Non è innovazione la realizzazione di opere che rendano l'impianto di riscaldamento dello stabile conforme alla normativa in materia di prevenzione degli incendi, non eccedendo i limiti della conservazione e del godimento della cosa comune ed, in ogni caso, non alterandone la destinazione originaria, con la conseguenza che per l'approvazione della relativa delibera è sufficiente, in seconda convocazione,

"un numero di voti che rappresenti il terzo dei partecipanti al condominio ed almeno un terzo del valore dell'edificio (art. 1136 comma 3 c.c.)" (Cass., sez. II, 22 aprile 1992, n. 482, GCM, 1992, 4 – cfr. anche Trib. Milano 10 marzo 1997, GIUS, 1997, 1757; Trib. Milano 10 marzo 1997, GIUS, 1997, 1757; Trib. Udine 30 dicembre 1996, ALC, 1997, 266; Trib. Trani 6 marzo 1996, ALC, 1996, 399; Pret. Macerata 13 gennaio 1996, FI, 1996, I, 3666).

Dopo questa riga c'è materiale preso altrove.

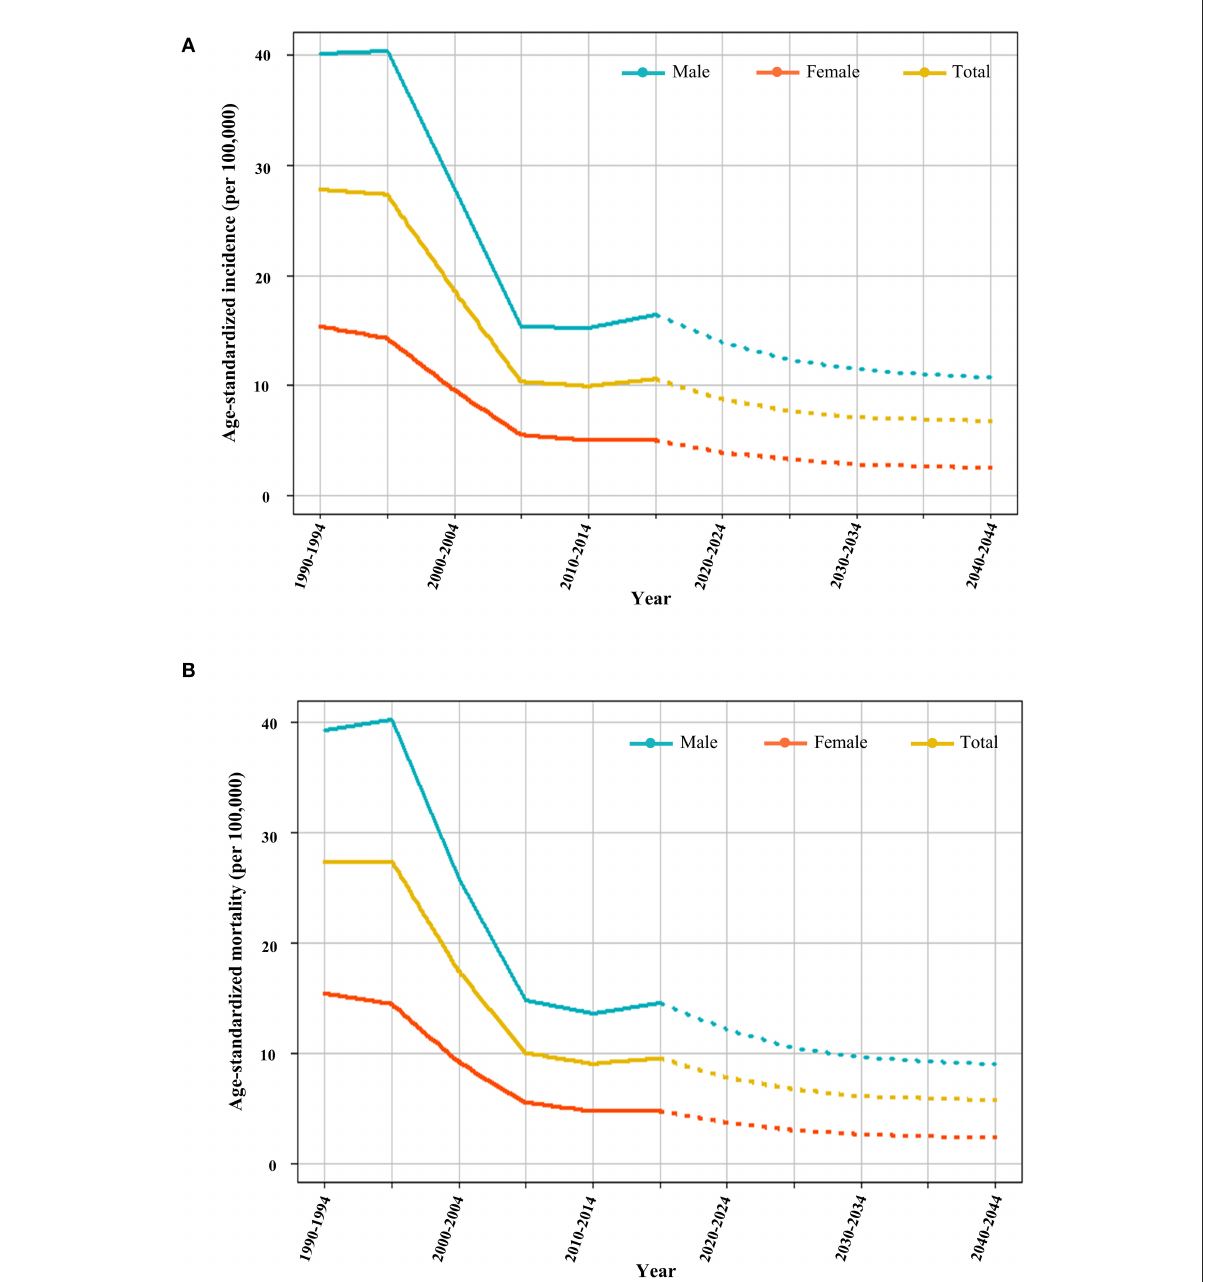
FIGURE4 Prediction of incidence and mortality of liver cancer. (A) Plots of age-standardized incidence of liver cancer from 1990 to 2044. The solid lines indicate the observed values (1990 to 2019) and the dotted lines are the predicted values (2020 to 2044). (B) Plots of LC age-standardized mortality from 1990 to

Prima dell'entrata in vigore della legge n. 10 del 1991, l'eliminazione dell'impianto di riscaldamento centralizzato, al fine di sostituirlo con impianti autonomi, richiedeva il consenso unanime dei condomini configurando, non una semplice modifica, ma una radicale alterazione della cosa comune, nella sua destinazione strutturale od economica, obiettivamente pregiudizievole per tutte le unità immobiliari già allacciate o suscettibili di allacciamento (alterazione illegittima, ai sensi dell'articolo 1120, comma ultimo, del codice civile:

"è viziata da nullità "per illiceità dell'oggetto" la delibera approvata a maggioranza (prima dell'entrata in vigore della l. 9 gennaio 1991 n. 10) che decide di non eseguire i lavori di manutenzione e di adattamento dell'impianto comune di riscaldamento centralizzato, poiché ritenuti troppo onerosi, in quanto pregiudica i diritti dei condomini dissenzienti che vengono privati del godimento della cosa comune" (Cass., sez. II, 7 febbraio 1998, n. 132, GI, 1999, 26; GCM, 1998, 276; FI, 1998, I, 113; conforme, quanto all'impianto centralizzato dell'acqua calda: Cass., sez. II, 23 marzo 1991, n. 3186, ALC, 1991, 50; conforme: Cass., sez. II, 10 giugno 1991, n. 6565, GCM, 1991, 6; conforme App. Firenze 17 gennaio 1998, GIUS, 1998, 1624; conforme Cass., sez. II, 16 febbraio 1993, n. 1926, GCM, 1993, 320; cfr. anche Cass., sez. II, 2 febbraio 1998, n. 982, GCM, 1998, 205; FI, 1998, I, 1104; App. Genova 19 febbraio 1991, ALC, 1991, 508; Cass., sez. II, 6 dicembre 1986, n. 7256, FI, 1988, I, 906; Trib. Milano 7 febbraio 1991, ALC, 1991, 508; conforme, anche se dettata da motivi tecnici: Trib. Firenze, 20 ottobre 1988, ALC, 1989, 527; conforme Trib. Roma 5 novembre 1987, FI, 1988, I, 907; Cass., sez. II, 9 aprile 1980, n. 2288, GCM, 1980, 4; GC, 1980, I, 1889; Trib. Lecce 30 aprile 1990, ALC, 1991, 508; Pret. Firenze 20 dicembre 1988, GM, 1990, 800; Cass., sez. II, 30 novembre 1984, n. 6269, GCM, 1984, 11 – in tema di locazione: Cass., sez. III, 24 giugno 1993, n. 701, GCM, 1993, 1077); in tema di provvedimento cautelare: Trib. Roma 11 novembre 1987, FI, 1988, I, 906).